I'm trying to repair this vintage programmable analog drum machine on my bench. It was water damaged, and it looks like it's been sitting in a basement and hasn't worked in a very long time. I've cleaned up the PCB and underneath the rust residue it looks OK, and I've replaced all the electrolytic capacitors and removed any signs of corrosion. It's showing signs of life now, and occasionally produces sounds that seem vaguely correct, but still isn't working properly.
Here's the schematic:
It's a pretty crude machine by today's standards - there's no microprocessor. Just what seems to be a CMOS static RAM chip that the patterns are manually bitbanged into by the user in "write" mode, and then clocked out of in "play" mode. The logic outputs of the RAM IC then trigger four different analog sound generation circuits on the right...for example the bass drum seems to be based on a transistor phase-shift oscillator, etc.
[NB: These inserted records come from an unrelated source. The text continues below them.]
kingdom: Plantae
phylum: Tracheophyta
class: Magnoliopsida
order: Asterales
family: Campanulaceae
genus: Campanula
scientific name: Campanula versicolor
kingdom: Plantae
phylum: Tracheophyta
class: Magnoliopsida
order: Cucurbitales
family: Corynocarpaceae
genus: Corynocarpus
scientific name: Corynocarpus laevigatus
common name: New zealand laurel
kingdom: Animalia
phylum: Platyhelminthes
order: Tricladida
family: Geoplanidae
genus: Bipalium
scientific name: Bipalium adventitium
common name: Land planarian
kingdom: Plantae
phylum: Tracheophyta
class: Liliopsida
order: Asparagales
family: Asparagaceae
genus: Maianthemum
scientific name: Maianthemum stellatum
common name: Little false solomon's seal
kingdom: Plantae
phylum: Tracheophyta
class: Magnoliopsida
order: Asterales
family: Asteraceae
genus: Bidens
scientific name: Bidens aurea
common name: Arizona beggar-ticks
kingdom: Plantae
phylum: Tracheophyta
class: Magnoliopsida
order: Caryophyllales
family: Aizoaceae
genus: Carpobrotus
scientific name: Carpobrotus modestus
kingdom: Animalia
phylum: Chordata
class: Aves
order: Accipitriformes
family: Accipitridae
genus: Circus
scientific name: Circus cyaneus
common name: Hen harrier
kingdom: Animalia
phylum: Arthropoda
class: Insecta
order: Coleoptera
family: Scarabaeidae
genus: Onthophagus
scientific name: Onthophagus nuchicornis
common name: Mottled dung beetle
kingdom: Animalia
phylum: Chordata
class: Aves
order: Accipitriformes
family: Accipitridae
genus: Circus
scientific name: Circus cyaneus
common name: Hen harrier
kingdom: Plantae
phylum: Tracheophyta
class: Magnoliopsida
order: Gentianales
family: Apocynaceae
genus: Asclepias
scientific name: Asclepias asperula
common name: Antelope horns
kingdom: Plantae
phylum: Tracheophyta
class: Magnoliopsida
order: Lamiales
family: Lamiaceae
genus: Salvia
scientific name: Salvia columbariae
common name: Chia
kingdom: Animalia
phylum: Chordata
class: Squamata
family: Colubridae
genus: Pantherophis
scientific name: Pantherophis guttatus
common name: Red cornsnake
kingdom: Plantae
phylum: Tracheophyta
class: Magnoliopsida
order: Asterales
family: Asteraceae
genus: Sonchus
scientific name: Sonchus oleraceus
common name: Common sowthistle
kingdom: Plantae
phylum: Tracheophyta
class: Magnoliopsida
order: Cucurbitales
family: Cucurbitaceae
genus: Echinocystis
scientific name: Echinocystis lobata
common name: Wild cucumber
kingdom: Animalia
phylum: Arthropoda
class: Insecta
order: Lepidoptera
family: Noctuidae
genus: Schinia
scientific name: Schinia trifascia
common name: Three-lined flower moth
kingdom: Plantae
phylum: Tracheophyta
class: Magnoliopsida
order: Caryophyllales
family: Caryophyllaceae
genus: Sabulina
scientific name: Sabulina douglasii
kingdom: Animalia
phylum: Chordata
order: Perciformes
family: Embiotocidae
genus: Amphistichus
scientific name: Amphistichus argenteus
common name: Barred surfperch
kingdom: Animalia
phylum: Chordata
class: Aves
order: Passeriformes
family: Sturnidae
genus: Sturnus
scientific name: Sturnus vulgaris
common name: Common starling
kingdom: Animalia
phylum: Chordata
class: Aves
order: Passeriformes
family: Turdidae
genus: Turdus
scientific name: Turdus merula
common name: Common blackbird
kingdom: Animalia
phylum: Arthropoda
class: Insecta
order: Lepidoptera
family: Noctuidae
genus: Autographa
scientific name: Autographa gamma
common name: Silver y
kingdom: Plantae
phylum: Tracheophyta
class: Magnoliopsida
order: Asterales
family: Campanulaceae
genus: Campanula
The first big problem I see with my scope is that the there's no clock coming out of the clock generator when I try to set the machine to "play" - tracing backwards it looks like the output at pin 3 of the flip flop made up of two sections of a 4011 (what's the deal with those symbols?) is oscillating at about 4 Hz, and the nominally active-low inputs of the flip flop are totally unresponsive to button presses or manually pulling them low with a jumper.
On the scope the oscillation looks like a slow "inverse" exponential decay from high to low, followed by the output of the flip flop slamming low for a little bit and then rapidly coming back up and repeating. It looks like the on-off duty cycle is about 90%.
Any idea what could be going on here?